The clarification came hours after Benedict's biographer, Peter Seewald, sparked alarm by telling journalists that he had found the 93-year-old ex-pope "exceptionally frail" when he visited him on Saturday.
Mr Seewald said Benedict, who has been in poor health for sometime, was now suffering from shingles, a viral infection that causes painful rashes and is common among older people.
"The health conditions of the Pope Emeritus are not particularly worrying, apart from being those of an old man of 93 who is overcoming the most acute phase of a painful but not grave illness," said the statement from the Vatican.
Mr Seewald said Benedict's voice was barely audible - echoing something other visitors have said for months - and that the former pope told him he might pick up writing again if he regains his strength.

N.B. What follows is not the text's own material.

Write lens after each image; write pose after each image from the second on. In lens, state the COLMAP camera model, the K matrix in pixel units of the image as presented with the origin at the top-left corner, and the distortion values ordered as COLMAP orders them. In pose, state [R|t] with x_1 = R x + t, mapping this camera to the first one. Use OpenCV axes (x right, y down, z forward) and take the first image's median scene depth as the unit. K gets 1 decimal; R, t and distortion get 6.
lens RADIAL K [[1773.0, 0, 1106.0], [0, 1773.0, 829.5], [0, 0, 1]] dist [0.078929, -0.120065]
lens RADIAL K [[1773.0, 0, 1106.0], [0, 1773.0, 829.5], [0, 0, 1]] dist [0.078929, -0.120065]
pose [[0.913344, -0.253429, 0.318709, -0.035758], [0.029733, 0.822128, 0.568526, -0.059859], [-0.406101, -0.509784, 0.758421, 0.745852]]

In June, Benedict, who lives in a former convent in the Vatican gardens, left Italy for the first time since his resignation in 2013 for an emotional farewell visit to his older brother Georg in their native Bavaria.

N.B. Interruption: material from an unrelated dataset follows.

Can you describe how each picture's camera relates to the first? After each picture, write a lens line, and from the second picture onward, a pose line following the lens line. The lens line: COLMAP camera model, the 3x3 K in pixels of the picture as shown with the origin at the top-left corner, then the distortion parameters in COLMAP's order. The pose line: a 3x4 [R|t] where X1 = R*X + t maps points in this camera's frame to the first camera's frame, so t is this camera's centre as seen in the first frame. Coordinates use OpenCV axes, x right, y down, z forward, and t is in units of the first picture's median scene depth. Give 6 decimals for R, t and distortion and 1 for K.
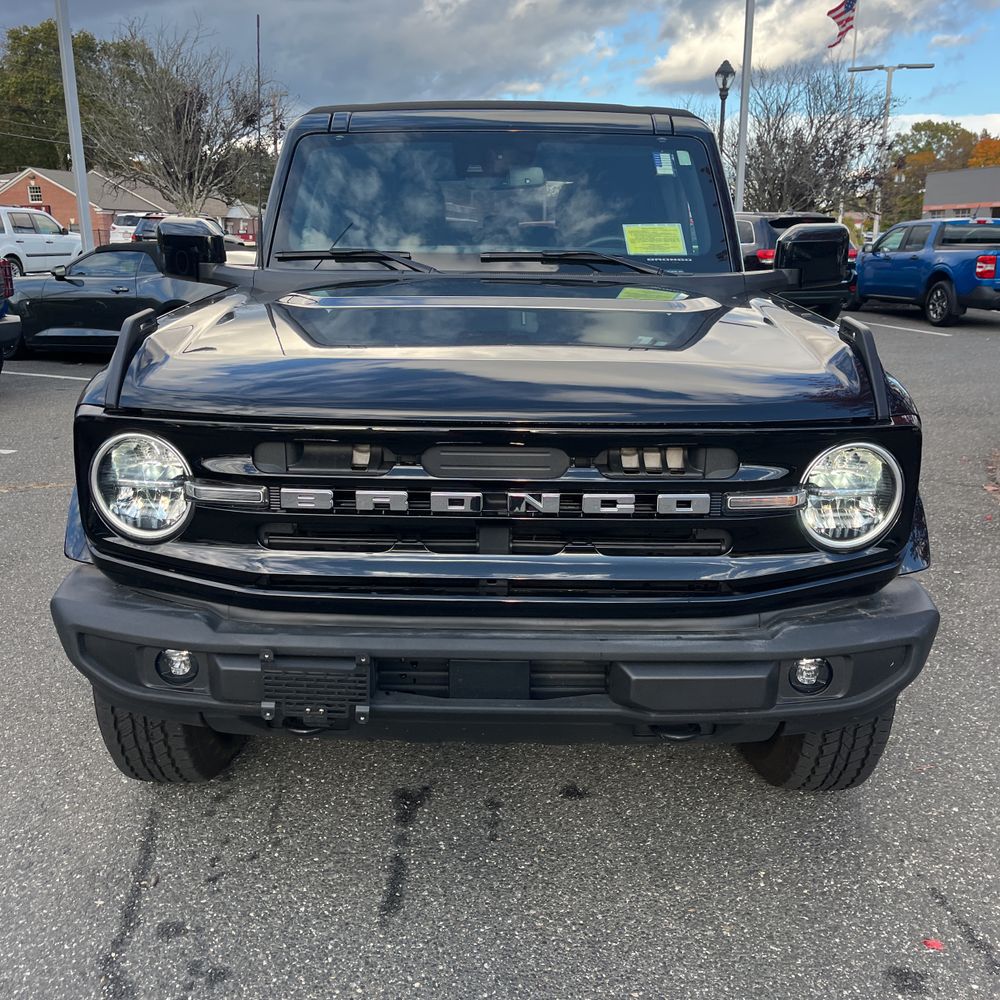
lens RADIAL K [[1022.3, 0, 490.3], [0, 1022.3, 503.0], [0, 0, 1]] dist [0.011565, 0.000000]
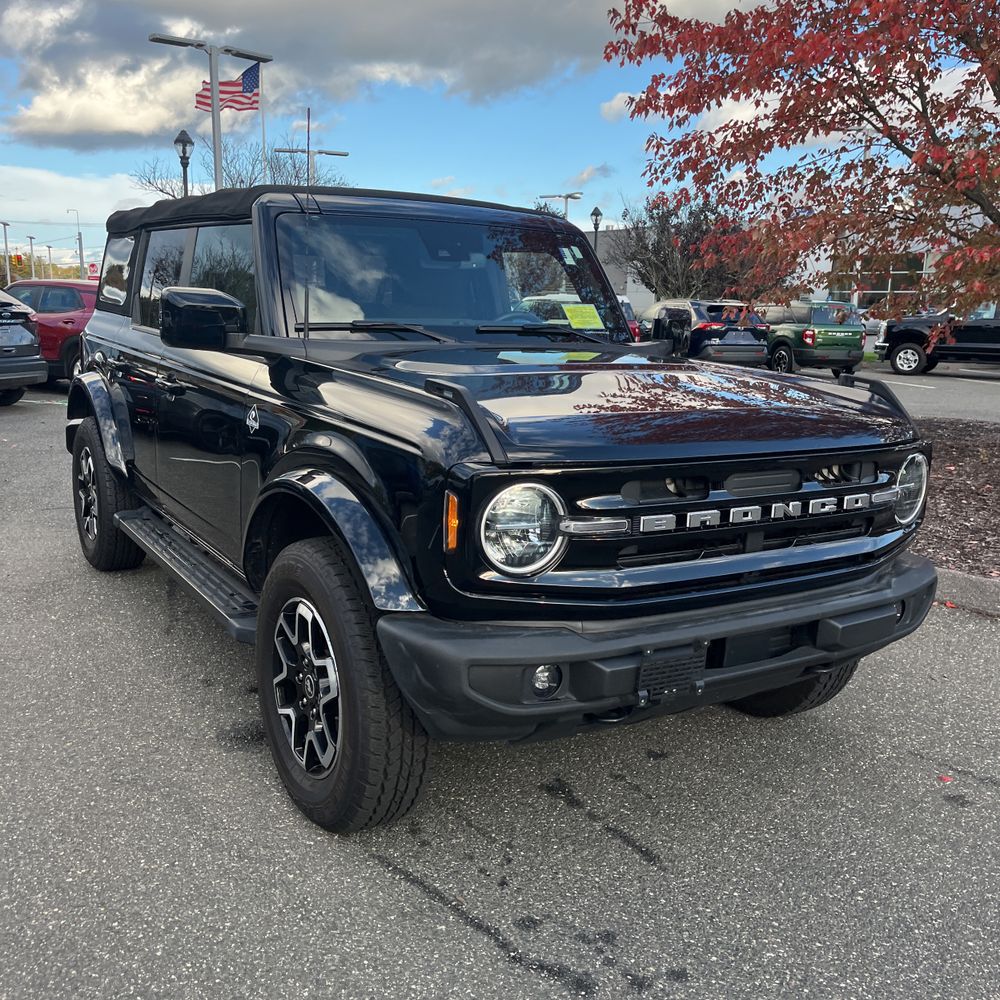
lens RADIAL K [[1022.3, 0, 506.7], [0, 1022.3, 496.4], [0, 0, 1]] dist [0.011565, 0.000000]
pose [[0.836838, -0.081002, 0.541425, -0.131474], [0.115109, 0.992919, -0.029365, -0.002788], [-0.535213, 0.086896, 0.840236, 0.003937]]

Georg Ratzinger died on 1 July aged 96. The two brothers were ordained priests on the same day in 1951.
Benedict, who was elected in 2005 to succeed the widely popular Pope John Paul II after a reign of nearly 27 years, shocked the world and even his closest aides when he announced he was stepping down on 11 February 2013,
He told a gathering of cardinals that he was too old and frail to lead an institution with more than 1.3 billion members.
At the time of Benedict's resignation, the Vatican was mired in a raft of financial woes, sexual abuse scandals and infighting among bureaucrats that led to leaks of important documents.
Benedict said his resignation was for exclusively health reasons.
He was succeeded by Argentinian-born Jorge Mario Bergoglio, now aged 83, who took the name Pope Francis.